Sunday, December 16, 2012

Grieving for others...

And trying not to personalize. The tragedy of the shootings at Sandy Hook Elementary School have struck a chord in me. When awful things happen we are touched to varying degrees depending on how 'close to home' they are. As a parent, I can thankfully only imagine what every parent in Newtown is feeling but that imagining is horrible enough. I cannot think about it too much or I feel sick to my stomach. It feels self-centered to write about how this event has hit ME but I started this blog to help ME to remember what I did and when I did it. I would not normally write about something that was global news. One of the 'tools' in my mental health tool box is to compartmentalize things. I have a tendency to string together all of the awful times in my life. When anything goes wrong my mind wants to reach back and bring all the other things that went wrong in the past, that might be remotely related, and add them to the present problem. I have to use the logical side of my brain to tease apart what is and is not relevant in the here and now. Sometimes it IS helpful to look at similar events from the past but I tend to overdo it and forget all the good that has happened in between or even the good that has come out of the difficult times.

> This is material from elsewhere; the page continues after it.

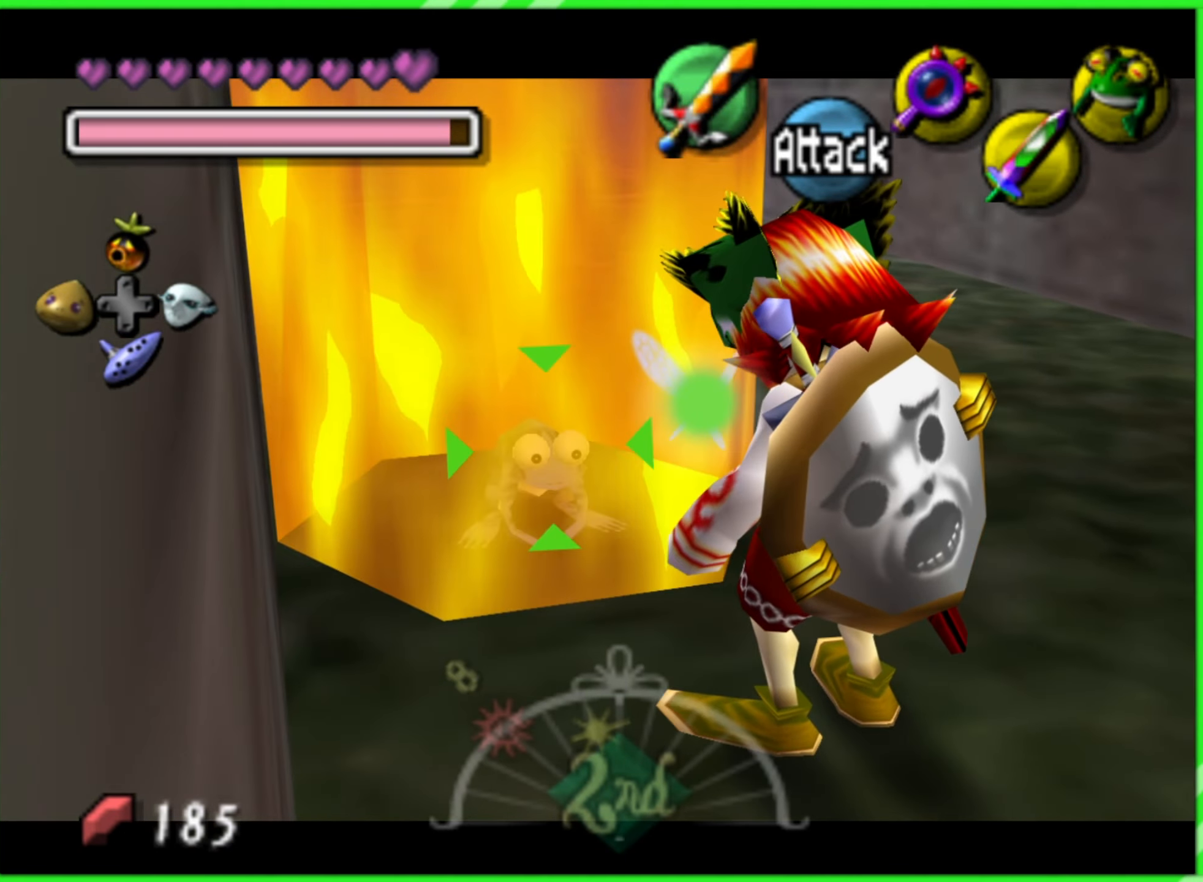
{"buttons": ["Z"], "left_stick": "center", "events": [[66, "A", "down"], [200, "A", "up"]]}
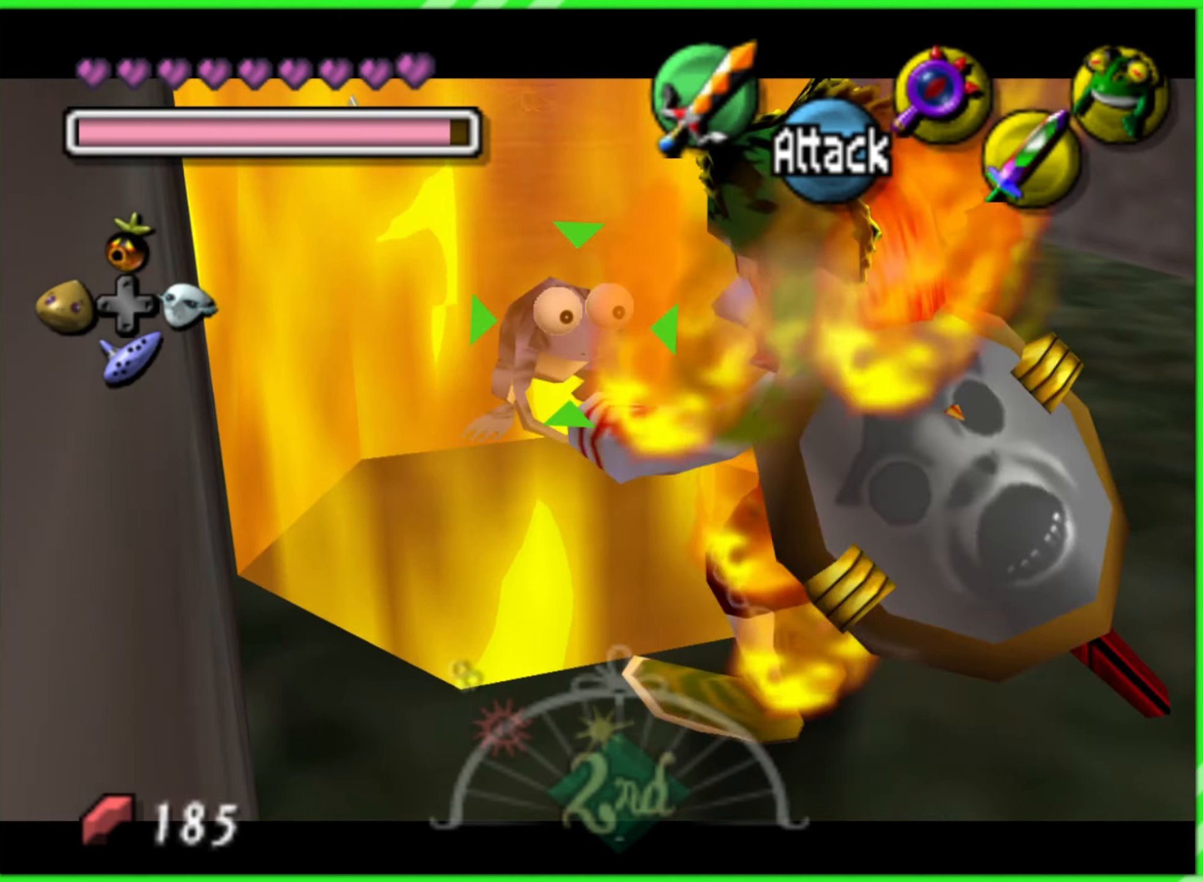
{"buttons": ["Z"], "left_stick": "center", "events": []}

But this event has been poking at many sore spots. I know that having it happen here in my state, in a town similar to mine has made a difference in how it affects me. This became obvious when the news coverage switched from just our usual local folks (reporters, politicians, state officials, etc) to the more well known people. I have seen our state police spokes man; Lt. Paul Vance, speaking to local news reporters on TV many times. But never with so many national and international folks. Somehow, when bad things happen that are physically further away it is easier to keep it emotionally further away as well.

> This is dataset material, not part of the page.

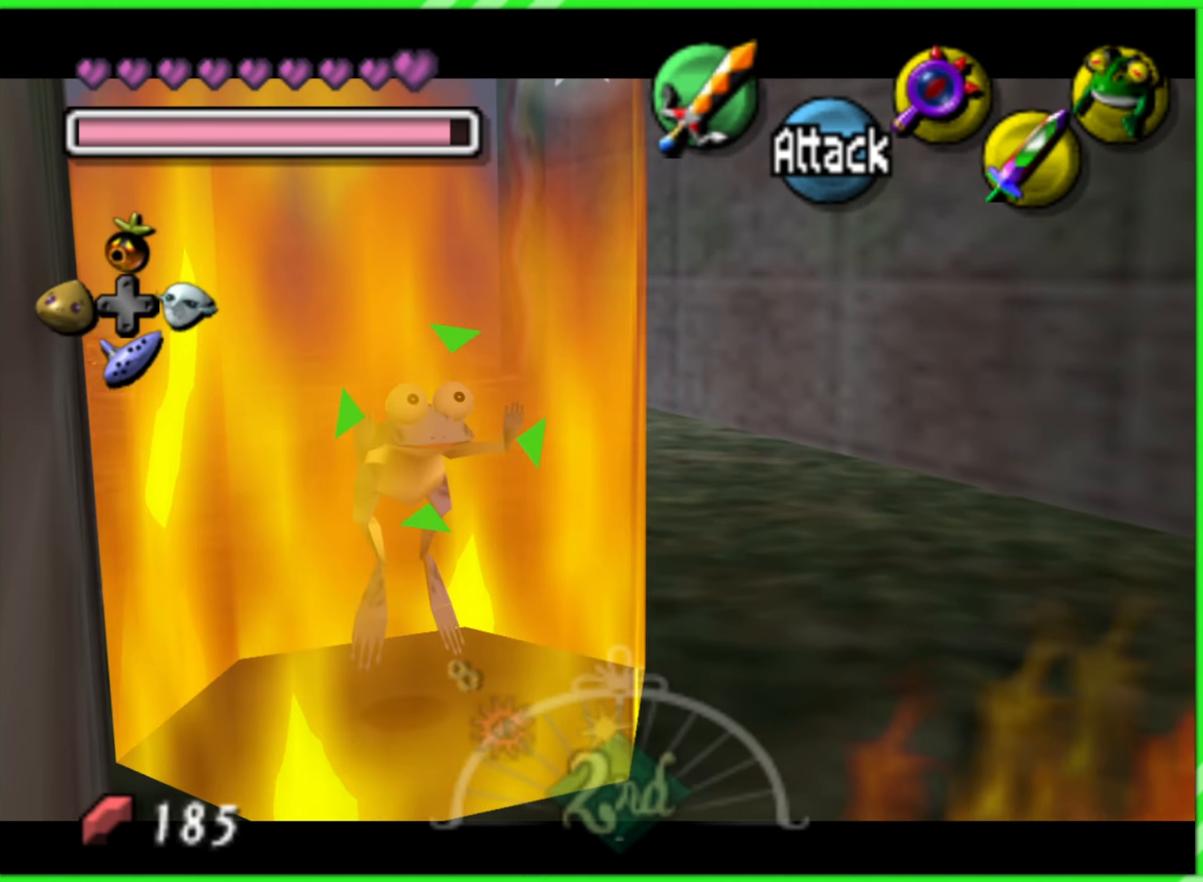
{"buttons": ["Z"], "left_stick": "center", "events": []}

Besides these connections, I feel a connection because my daughter and niece are school teachers. Even prior to this my daughter had been asked by a student if she would try to shield the students with her body in such an event. It makes it hard not to imagine that those adults who did just that could have easily been one of these girls that I love and cherish. Just hearing them speak about the protocols and drills that is now part of being a teacher makes it easier to imagine what those people went through.
But the part of this event that causes me the most conflicting emotions; the part that I understand on the most personal level are the issues of mental health, learning disabilities, and gun control. I will not go into these issues in detail here. But I really wish I knew of an appropriate place to speak AND BE HEARD about the ways in which I know from experience that many of the ideas and opinions run counter to my experiences.
I am trying to distance myself from these comments but it is difficult. We are all looking for answers, a way of understanding this horror and a way of releasing some of the emotions that have been stirred up by it. I know that what I should do is some felting therapy since it is a bit too cold for me to do my dirt therapy out in the garden. But then again maybe I need to just allow myself to grieve. When you suffer from depression it can be hard to know when it is time to fight the sadness and when it is time to give in for a bit. I do know that it IS time to send wishes or prayers for peace for the entire world and for ourselves. Maybe if we find peace inside we can spread it to others.

 Post script. A phone call while I was writing this of a break in at a neighbors house has really not helped my emotions. I had to go down when her alarm when off to bring the key and talk with the police since we are the alternate contact. So much for the illusion of safety in bucolic little towns.